Eventually configure GNU Screen as oracle user,
cd $ORACLE_BASE/
find . | grep alert_ | grep .log$ | grep -v DBUA0
cd ~/
cat >> .screenrc <<EOF9
screen -t "dbname alert" 0 tail -F /u01/app/oracle/diag/rdbms/dbname/dbname/trace/alert_dbname.log
EOF9
 
Configuring a database
Connect to your empty (custom) database,
. oraenv
sqlplus / as sysdba
Note. On much older Oracle RDBMS versions once had to,
#sqlplus /nolog
#connect / as sysdba
 
Prepare a tablespace and user/schema, e.g.,
create tablespace tsname 
datafile '/u01/app/oracle/oradata/dbname/tsname.dbf' size 100M
autoextend on;
 
create temporary tablespace tsnametmp
tempfile '/u01/app/oracle/oradata/dbname/tsnametmp.dbf' size 10M
autoextend on;
 
create user dbuser identified by PASSWORD 
default tablespace tsname
temporary tablespace tsnametmp;
 
grant connect, resource to dbuser;
--grant exp_full_database to dbuser;
--grant imp_full_database to dbuser;
--grant dba to dbuser;
Note. there's also "extent management local"

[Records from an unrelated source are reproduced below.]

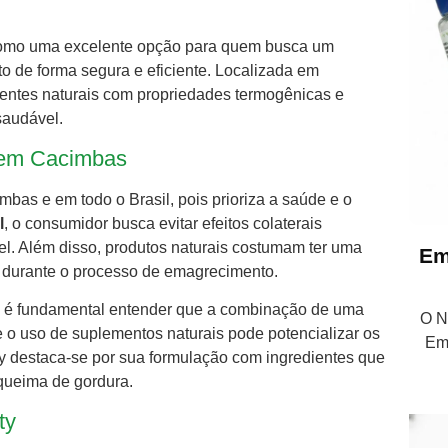
e como uma excelente opção para quem busca um
o de forma segura e eficiente. Localizada em
ientes naturais com propriedades termogênicas e
saudável.
 em Cacimbas
as e em todo o Brasil, pois prioriza a saúde e o
l
, o consumidor busca evitar efeitos colaterais
l. Além disso, produtos naturais costumam ter uma
Em
o durante o processo de emagrecimento.
é fundamental entender que a combinação de uma
O Nu
 e o uso de suplementos naturais pode potencializar os
Em
ty destaca-se por sua formulação com ingredientes que
queima de gordura.
ty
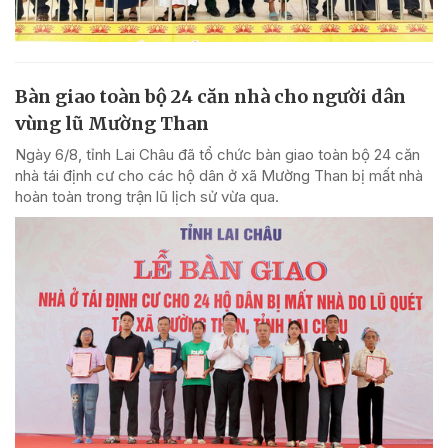
Bàn giao toàn bộ 24 căn nhà cho người dân
vùng lũ Mường Than
Ngày 6/8, tỉnh Lai Châu đã tổ chức bàn giao toàn bộ 24 căn
nhà tái định cư cho các hộ dân ở xã Mường Than bị mất nhà
hoàn toàn trong trận lũ lịch sử vừa qua.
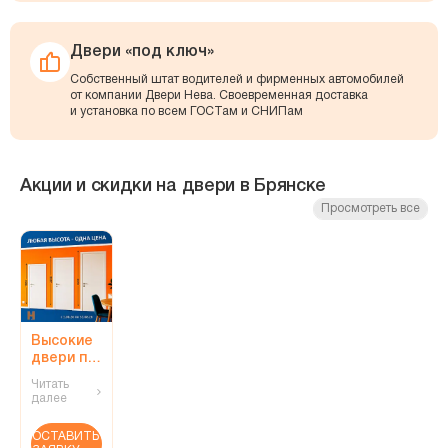
Двери «под ключ»
Собственный штат водителей и фирменных автомобилей
от компании Двери Нева. Своевременная доставка
и установка по всем ГОСТам и СНИПам
Акции и скидки на двери в Брянске
Просмотреть все
Высокие
двери по
единой
Читать
цене!
далее
ОСТАВИТЬ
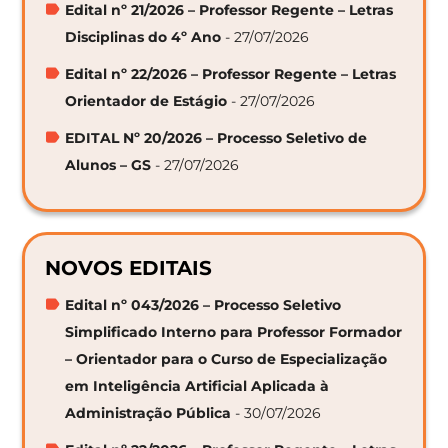
Edital nº 21/2026 – Professor Regente – Letras
Disciplinas do 4º Ano
- 27/07/2026
Edital nº 22/2026 – Professor Regente – Letras
Orientador de Estágio
- 27/07/2026
EDITAL Nº 20/2026 – Processo Seletivo de
Alunos – GS
- 27/07/2026
NOVOS EDITAIS
Edital nº 043/2026 – Processo Seletivo
Simplificado Interno para Professor Formador
– Orientador para o Curso de Especialização
em Inteligência Artificial Aplicada à
Administração Pública
- 30/07/2026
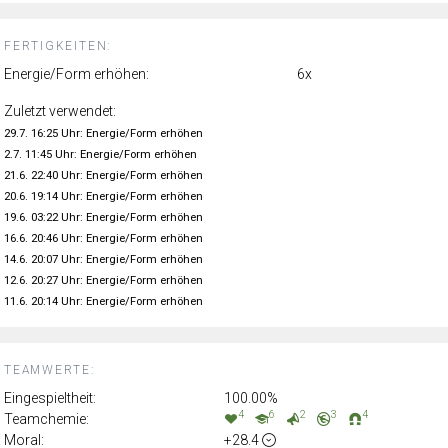
FERTIGKEITEN:
Energie/Form erhöhen:
6x
Zuletzt verwendet:
29.7. 16:25 Uhr: Energie/Form erhöhen
2.7. 11:45 Uhr: Energie/Form erhöhen
21.6. 22:40 Uhr: Energie/Form erhöhen
20.6. 19:14 Uhr: Energie/Form erhöhen
19.6. 03:22 Uhr: Energie/Form erhöhen
16.6. 20:46 Uhr: Energie/Form erhöhen
14.6. 20:07 Uhr: Energie/Form erhöhen
12.6. 20:27 Uhr: Energie/Form erhöhen
11.6. 20:14 Uhr: Energie/Form erhöhen
TEAMWERTE:
Eingespieltheit:
100.00%
4
6
2
3
4
Teamchemie:
Moral:
+28.4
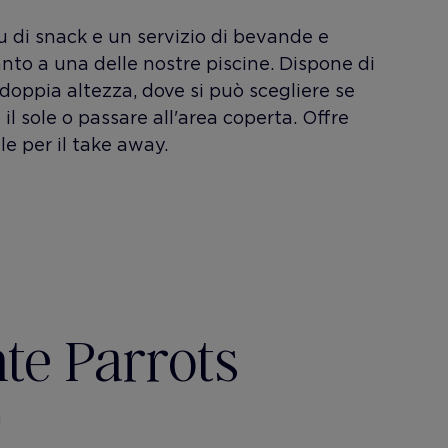
 di snack e un servizio di bevande e
canto a una delle nostre piscine. Dispone di
doppia altezza, dove si può scegliere se
il sole o passare all'area coperta. Offre
e per il take away.
nte Parrots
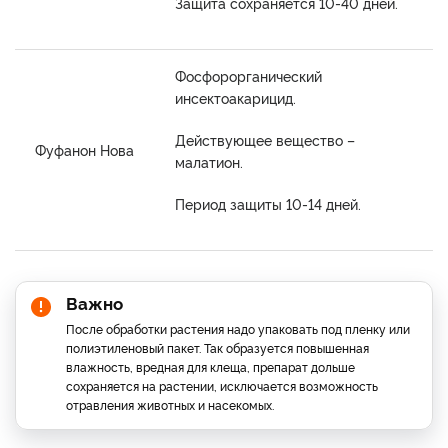
Защита сохраняется 10-40 дней.
Фосфорорганический
инсектоакарицид.
Действующее вещество –
Фуфанон Нова
малатион.
Период защиты 10-14 дней.
Важно
После обработки растения надо упаковать под пленку или
полиэтиленовый пакет. Так образуется повышенная
влажность, вредная для клеща, препарат дольше
сохраняется на растении, исключается возможность
отравления животных и насекомых.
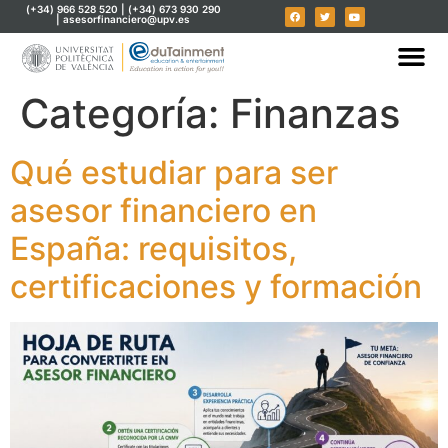
(+34) 966 528 520 | (+34) 673 930 290
| asesorfinanciero@upv.es
Categoría:
Finanzas
Qué estudiar para ser
asesor financiero en
España: requisitos,
certificaciones y formación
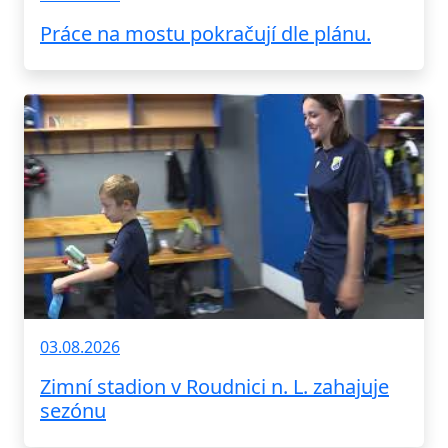
Práce na mostu pokračují dle plánu.
03.08.2026
Zimní stadion v Roudnici n. L. zahajuje
sezónu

Note. there's also "extent management uniform"
Note. there's also "quota unlimited on tsname"
 
Check you can connect locally and through TNS,
sqlplus dbuser/PASSWORD 
sqlplus dbuser/PASSWORD@dbname 
 
Troubleshooting
If you get an ora-00604 ora-04031 ora-06512 during the database creation, at the "Adding Oracle JVM" step, you should increase the size of the shared memory (large_pool_size into init.ora). Simply abord and retry the database creation with a larger SGA (you don't have to proceed through the whole dbca wizard again, just go back and change the SGA value).